ACTIVITY:
Locate each line with the string "Caixa" in the listing below and copy it.

EXERCISE MATERIAL:

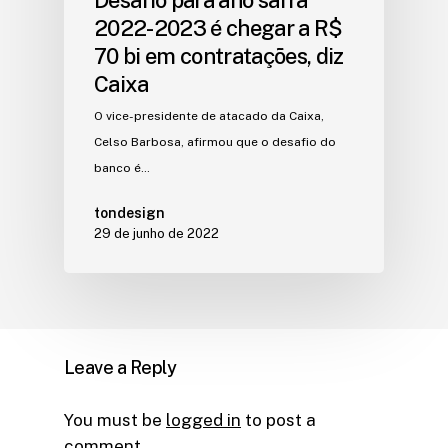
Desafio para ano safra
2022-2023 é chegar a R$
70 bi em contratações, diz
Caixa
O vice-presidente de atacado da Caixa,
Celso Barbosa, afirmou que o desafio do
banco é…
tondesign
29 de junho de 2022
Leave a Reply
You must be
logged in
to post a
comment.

* * *

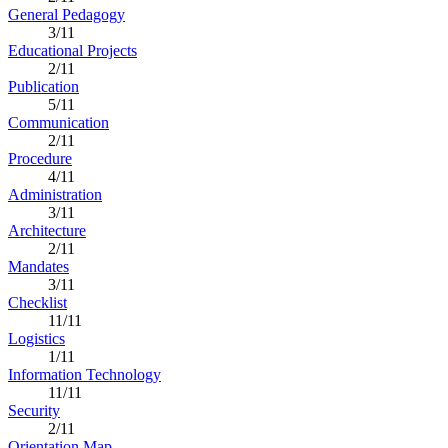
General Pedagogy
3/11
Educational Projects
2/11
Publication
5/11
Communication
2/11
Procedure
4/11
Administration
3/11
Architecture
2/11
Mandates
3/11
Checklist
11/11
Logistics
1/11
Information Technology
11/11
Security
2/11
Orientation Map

YOUR SOLUTION:
Caixa
O vice-presidente de atacado da Caixa,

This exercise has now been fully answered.